Combinations of two or more AHC materials, in definite final product configurations, fall into the category of laminated composites. Typical examples include: wall panel cores pour cast from lightweight expanded polystyrene bead slurries and laminated refractory fiber mats; structural honeycomb panels made entirely from incombustible AHC materials suitable for unitary composite floors, walls, ceilings and shipping containers; and composite foam insulation panels attached to AHC fire barriers.

High Temperature Coatings

With special emphasis on high temperature stability, resistance to ionizing radiation, and transparency to microwave radiation, a classification of AHC materials can be defined for land-based or orbital space applications to aerospace, communications, national defense, etc. As an example of the numerous potential applications of AHC materials, spray-coat thermal ablation shields for the space shuttle would make an excellent substitute for the expensive, individually machined, ceramic tiles currently in use. Other examples include: AHC materials doped with carbon black to produce high-temperature microwave absorbers and structures; and replacements for epoxy cement materials which are unstable in high temperature or ionizing radiation environments (AHC materials withstand long-term exposure to high temperature, and all forms of radiation, without deterioration).

Porous Pseudo-Ceramics

Recent collaborative results from the University of Oklahoma Medical School establish AHC materials as cost-effective substitutes for expensive porous ceramic membranes commonly used in large quantities by the medical community. These fortuitous results derive from previous observations that small amounts of silicone glycol and/or silane additives, in combination with standard foaming agents, produce rigid AHC foams with appropriate in-situ functional groups for immunoassay screening, as well as controlled porosity and permeability. Typical examples of more than 300 medical/biomedical applications of these porous pseudo-ceramic materials include: specimen collectors - blood, urine, sputum, vaginal, and rectal; filters - syringe, capsule, in-line, and aerosol; diagnostic membranes - electrophoresis, chromatography, and dialysis; and rigid immuno-diagnostic supports - qualitative analysis of biological analytes and qualitative screening of drug metabolites. Most important, however, AHC technology affords Medicare, Medicaid, and other health care providers a phenomenal ninety percent (90%) cost savings over conventional porous ceramic materials.

Research

A final category can be defined as AHC materials that may or may not have perceived applications, but are prepared simply as an intermediate step toward understanding selected features of AHC technology. Examples of such AHC materials might include high ferrite content, as a possible magnetic circuit material or the addition of calcium aluminate to increase the hydrolytic cement melting point. At present, research composites are few in number, since major attention has been focused on the known application areas covered in the previous categories. However, the end points of AHC product development can be as varied as the spectrum of silicate materials itself, and the potential for tailoring manufactured materials with characteristics that emulate natural materials, while maintaining design control, is an enticing incentive for pure research.

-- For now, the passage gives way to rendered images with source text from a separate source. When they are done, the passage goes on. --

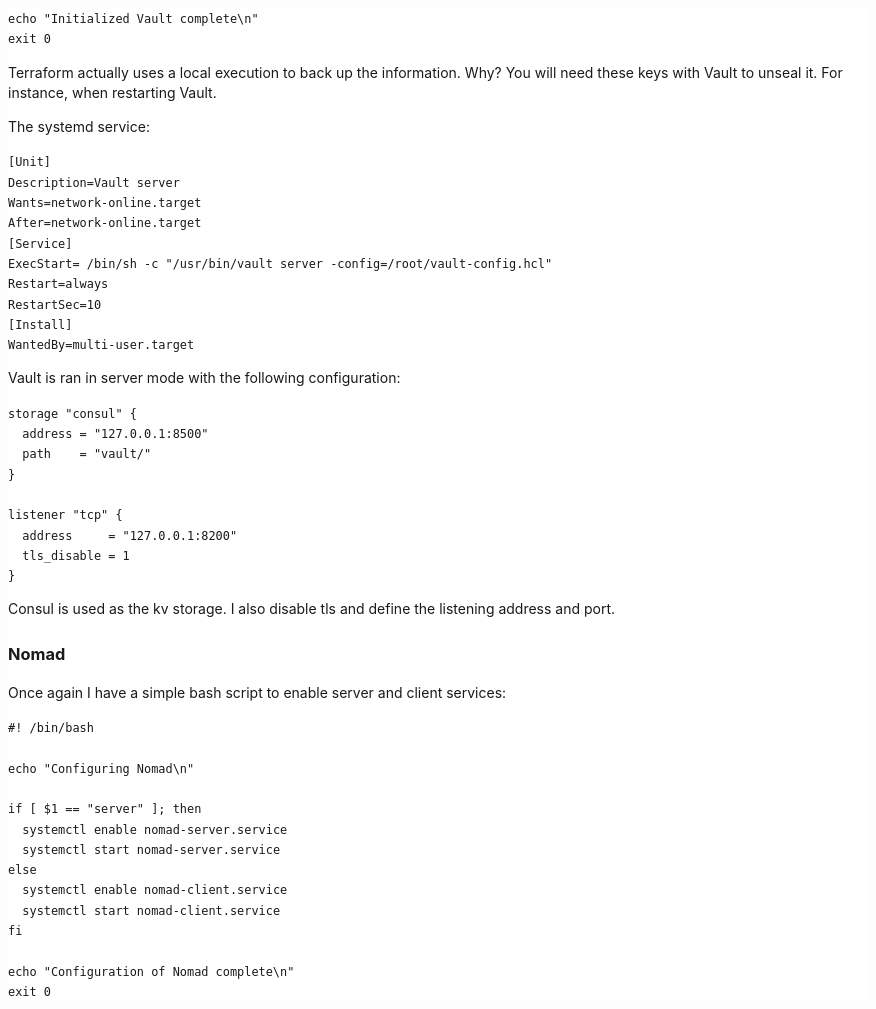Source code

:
 ```bash[init_vault.sh]
echo "Initialized Vault complete\n"
exit 0
```

Terraform actually uses a local execution to back up the information. Why? You will need these keys with Vault to unseal it. For instance, when restarting Vault.

The systemd service:

```ini[vault-server.service]
[Unit]
Description=Vault server
Wants=network-online.target
After=network-online.target
[Service]
ExecStart= /bin/sh -c "/usr/bin/vault server -config=/root/vault-config.hcl"
Restart=always
RestartSec=10
[Install]
WantedBy=multi-user.target
```

Vault is ran in server mode with the following configuration:

```hcl[vault-config.hcl]
storage "consul" {
  address = "127.0.0.1:8500"
  path    = "vault/"
}

listener "tcp" {
  address     = "127.0.0.1:8200"
  tls_disable = 1
}
```

Consul is used as the kv storage. I also disable tls and define the listening address and port.

### Nomad
Once again I have a simple bash script to enable server and client services:

```bash[configure_nomad.sh]
#! /bin/bash

echo "Configuring Nomad\n"

if [ $1 == "server" ]; then
  systemctl enable nomad-server.service
  systemctl start nomad-server.service
else
  systemctl enable nomad-client.service
  systemctl start nomad-client.service
fi

echo "Configuration of Nomad complete\n"
exit 0
```
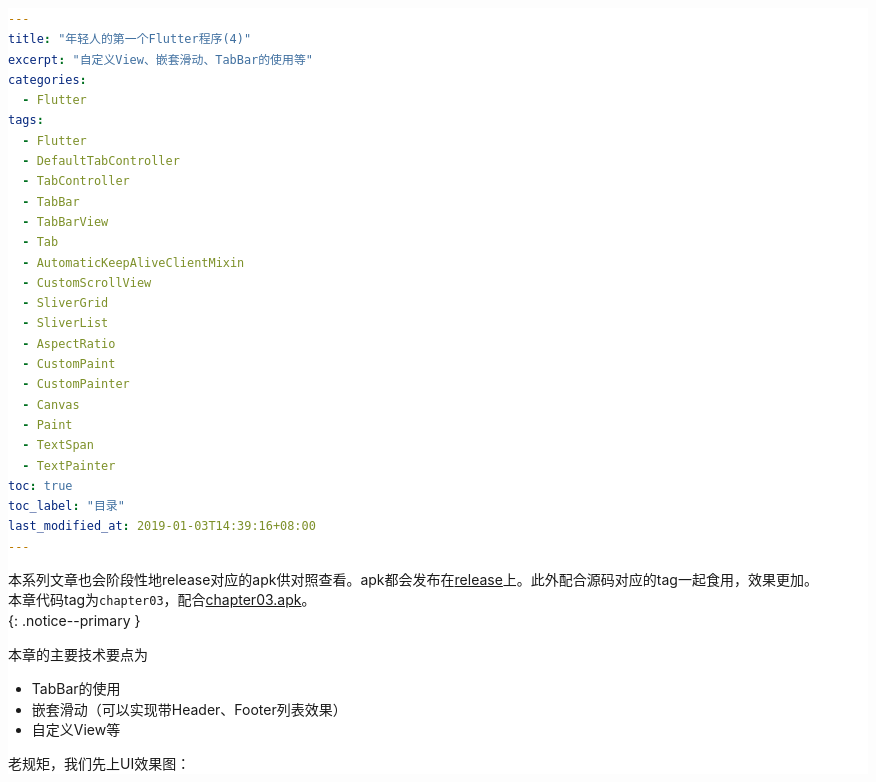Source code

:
 ```yaml
---
title: "年轻人的第一个Flutter程序(4)"
excerpt: "自定义View、嵌套滑动、TabBar的使用等"
categories:
  - Flutter
tags:
  - Flutter
  - DefaultTabController
  - TabController
  - TabBar
  - TabBarView
  - Tab
  - AutomaticKeepAliveClientMixin
  - CustomScrollView
  - SliverGrid
  - SliverList
  - AspectRatio
  - CustomPaint
  - CustomPainter
  - Canvas
  - Paint
  - TextSpan
  - TextPainter
toc: true
toc_label: "目录"
last_modified_at: 2019-01-03T14:39:16+08:00
---
```


本系列文章也会阶段性地release对应的apk供对照查看。apk都会发布在[release](https://github.com/YorekLiu/YLFlutterReady/releases)上。此外配合源码对应的tag一起食用，效果更加。  
本章代码tag为`chapter03`，配合[chapter03.apk](https://github.com/YorekLiu/YLFlutterReady/releases/download/chapter03/chapter03.apk)。  
{: .notice--primary }

本章的主要技术要点为

- TabBar的使用
- 嵌套滑动（可以实现带Header、Footer列表效果）
- 自定义View等

老规矩，我们先上UI效果图：

<figure>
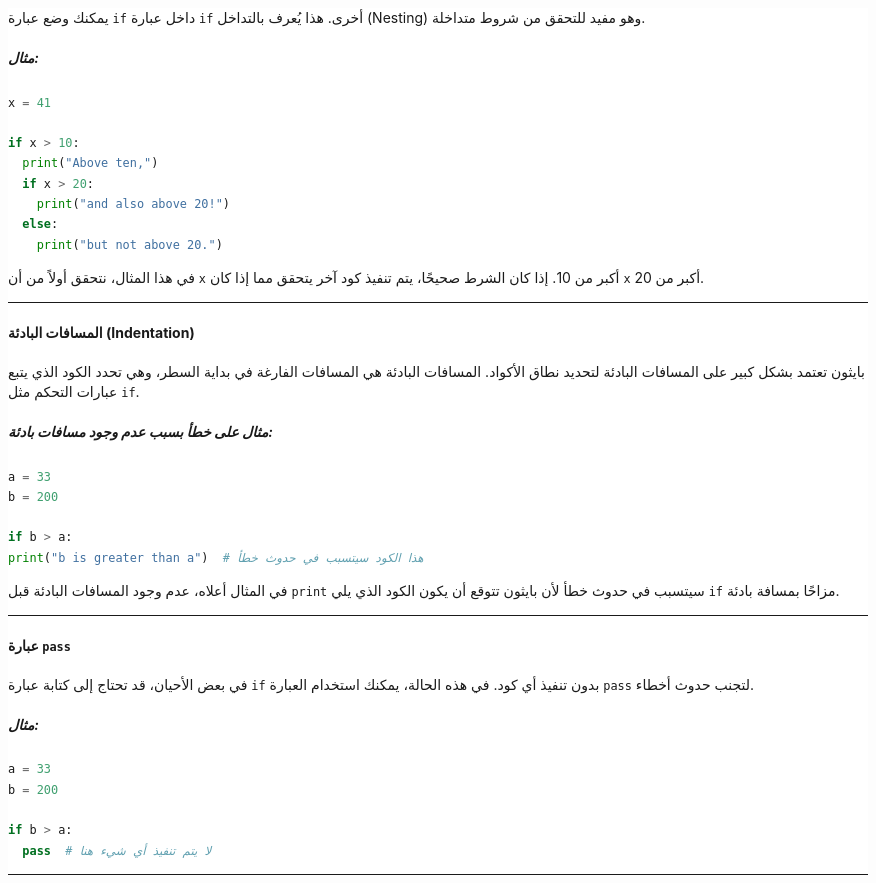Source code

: يمكنك وضع عبارة `if` داخل عبارة `if` أخرى. هذا يُعرف بالتداخل (Nesting) وهو مفيد للتحقق من شروط متداخلة.

##### مثال:

```python
x = 41

if x > 10:
  print("Above ten,")
  if x > 20:
    print("and also above 20!")
  else:
    print("but not above 20.")
```

في هذا المثال، نتحقق أولاً من أن `x` أكبر من 10. إذا كان الشرط صحيحًا، يتم تنفيذ كود آخر يتحقق مما إذا كان `x` أكبر من 20.

---

#### المسافات البادئة (Indentation)

بايثون تعتمد بشكل كبير على المسافات البادئة لتحديد نطاق الأكواد. المسافات البادئة هي المسافات الفارغة في بداية السطر، وهي تحدد الكود الذي يتبع عبارات التحكم مثل `if`.

##### مثال على خطأ بسبب عدم وجود مسافات بادئة:

```python
a = 33
b = 200

if b > a:
print("b is greater than a")  # هذا الكود سيتسبب في حدوث خطأ
```

في المثال أعلاه، عدم وجود المسافات البادئة قبل `print` سيتسبب في حدوث خطأ لأن بايثون تتوقع أن يكون الكود الذي يلي `if` مزاحًا بمسافة بادئة.

---

#### عبارة `pass`

في بعض الأحيان، قد تحتاج إلى كتابة عبارة `if` بدون تنفيذ أي كود. في هذه الحالة، يمكنك استخدام العبارة `pass` لتجنب حدوث أخطاء.

##### مثال:

```python
a = 33
b = 200

if b > a:
  pass  # لا يتم تنفيذ أي شيء هنا
```

---
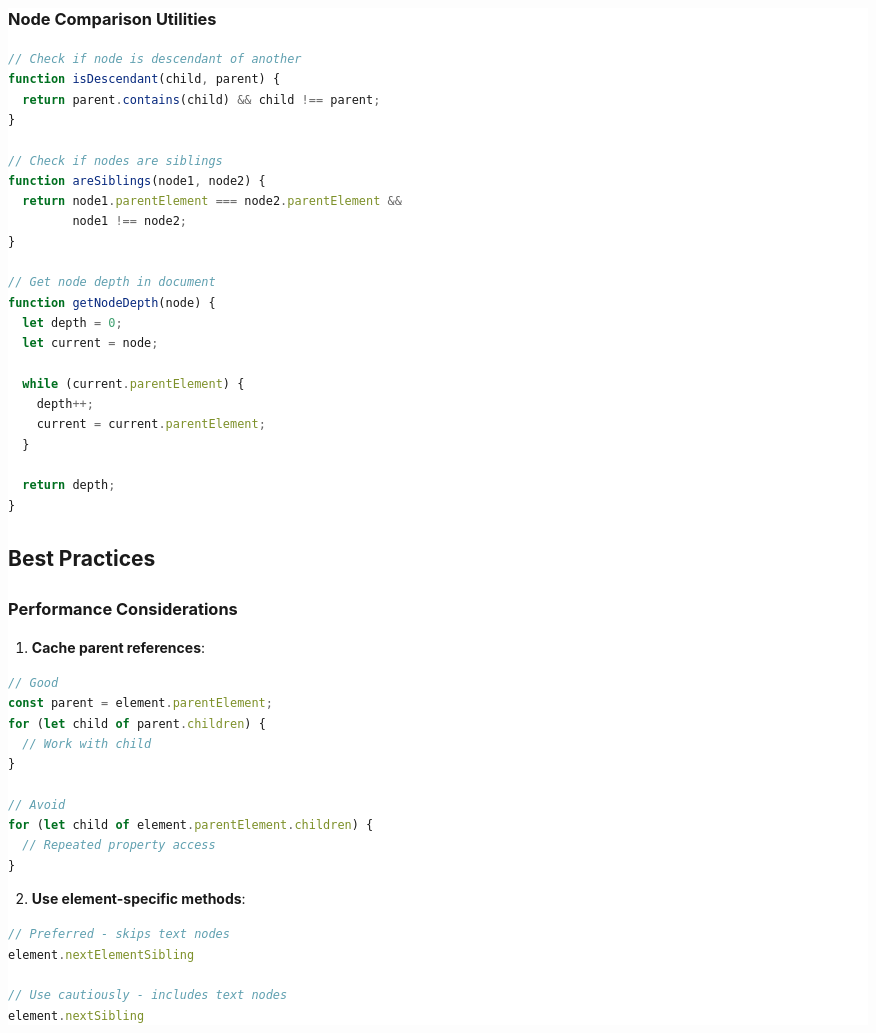### Node Comparison Utilities

```javascript
// Check if node is descendant of another
function isDescendant(child, parent) {
  return parent.contains(child) && child !== parent;
}

// Check if nodes are siblings
function areSiblings(node1, node2) {
  return node1.parentElement === node2.parentElement && 
         node1 !== node2;
}

// Get node depth in document
function getNodeDepth(node) {
  let depth = 0;
  let current = node;
  
  while (current.parentElement) {
    depth++;
    current = current.parentElement;
  }
  
  return depth;
}
```

## Best Practices

### Performance Considerations

1. **Cache parent references**:
```javascript
// Good
const parent = element.parentElement;
for (let child of parent.children) {
  // Work with child
}

// Avoid
for (let child of element.parentElement.children) {
  // Repeated property access
}
```

2. **Use element-specific methods**:
```javascript
// Preferred - skips text nodes
element.nextElementSibling

// Use cautiously - includes text nodes  
element.nextSibling
```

AHC Product Identification

When plastics technology first entered into the product development phase, it was manifestly impossible to assess the long-term impact of such a technological transformation on modern society, and, in view of the amazing variety of useful and desirable products that can be produced using AHC technology, IHL is now confronted with the same wonderful challenge. As an example of the extent to which AHC technology will transform modern materials science, IHL has identified a partial listing of more than 350 consumer-oriented AHC products which confirms the unique ability of AHC technology to provide flexible, commercially viable, solutions to the multiplicity of environmental, energy conservation, fire safety, and public health problems that confront modern industry.  Accordingly IHL has standardized procedures for solving these problems.